Cape Town made headlines in 2018 as the city that almost ran out of water. I started my sabbatical in March 2020* to learn about Cape Town’s water crisis and what the city is doing to prevent a repeat of that experience. Two years after the 2018 crisis, dams are now filled to around 60% capacity, compared to just 24% in February 2018. Restrictions are now at Level 1, which includes the least strict water saving measures (e.g. irrigation for gardening only before 9am and after 6pm). Due to climate change, water-related shocks are likely to become more frequent and intense in the near future (see Fig 1).
Due to proactive water management, residential water use dropped considerably, and Cape Town’s overall water demand declined by 55% from pre-drought levels – the greatest water saving ever achieved by a metropolitan-sized city without resorting to intermittent water supply. In May 2018, the International Water Association awarded a Certificate of Excellence to Cape Town for reducing water demand by more than half in two years, despite a 30% increase in population in the past decade. These water saving achievements greatly contributed to the city not running out of water and “avoiding Day Zero“.
Without a doubt, Cape Town is the city with the most creative messaging around water saving. Dozens of posters and signs remind citizens that saving water is the ‘new normal’ and that saving water must become part of daily routines.
Fig. 2: Water saving messages from around the city
There have been a number of lessons learned from the 2018 water crisis:
- Cities need to accelerate their climate change adaptation strategies. For instance, to date, 95% of Cape Town’s water supply still rely on surface waters’ dams. A diversity of water sources is needed to climate-proof Cape Town’s water supply.
- Local governments need to take the lead. They are more agile and closer to their citizens than regional or national governments, which are slow to move.
- You can’t manage what you don’t measure. Better data management is needed to ensure accurate and timely decision-making.
- Strong and consistent messaging and sensitisation campaigns. Cape Town provided weekly dashboard updates on remaining water reserves, coupled with progressive water restrictions that were put into place.
- Building and maintaining trust by citizens and communities. This is crucial to implement water-saving behaviour at household and business levels.
(Source: K. Winter, Future Water Institute)
The 2018 water crisis has created a sustained drop in water demand, which has risen only slightly in post-drought 2019. This is explained by consistent water saving measures at household (e.g. installation of water efficient sanitary fittings) and institutional levels and the increased use of non-potable water for irrigation and gardening. This has also led to a rethink, a number of institutional reforms and a more holistic approach to water management, fostering resilience to climate change, and supplementing surface-water supply through risk-based deployment of water supply augmentation technologies.

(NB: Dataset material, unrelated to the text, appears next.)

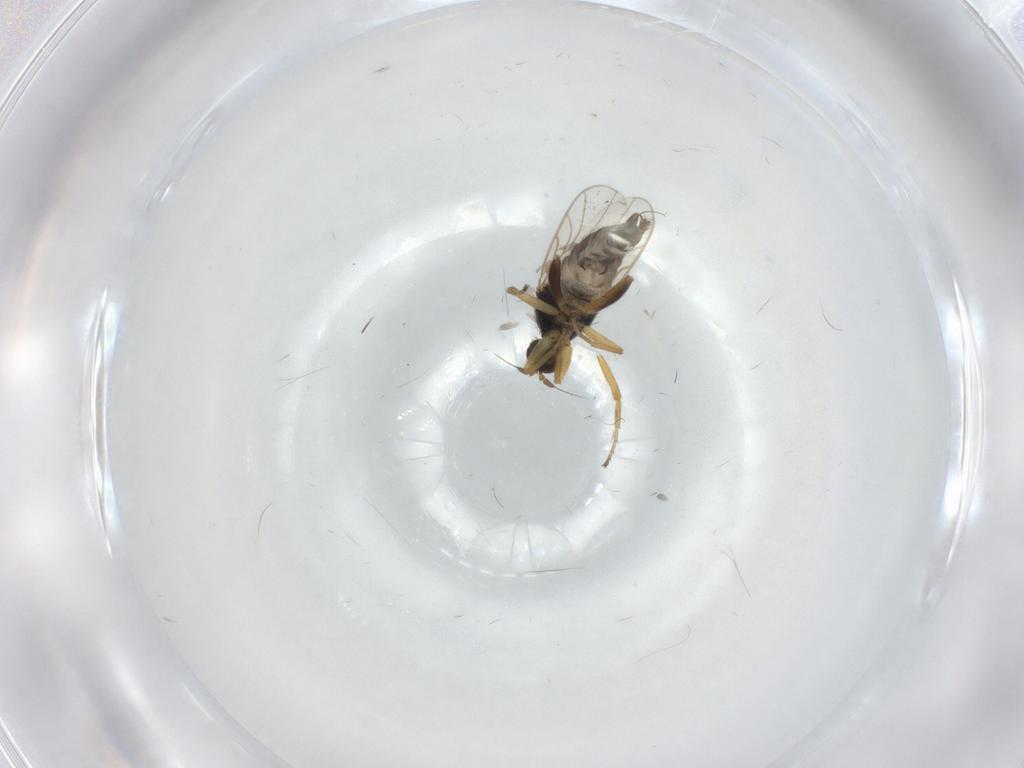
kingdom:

Ziervogel, G., 2019 “Unpacking the Cape Town Drought: Lessons Learned” – a 26 page report produced by the African Centre for Cities highlighting the main lessons learned from the water crisis.
City of Cape Town, 2020. “The Cape Town Water Strategy – our shared water future”. New strategy document that provides a roadmap for Cape Town to become a water resilient and inclusive city. https://resource.capetown.gov.za
* I was stuck in Cape Town during the South African lockdown, which began on 27 March 2020. South Africa’s lockdown was much stricter than Switzerland’s and enforced with army presence. Mid-April I was repatriated with one of EDA’s chartered flights.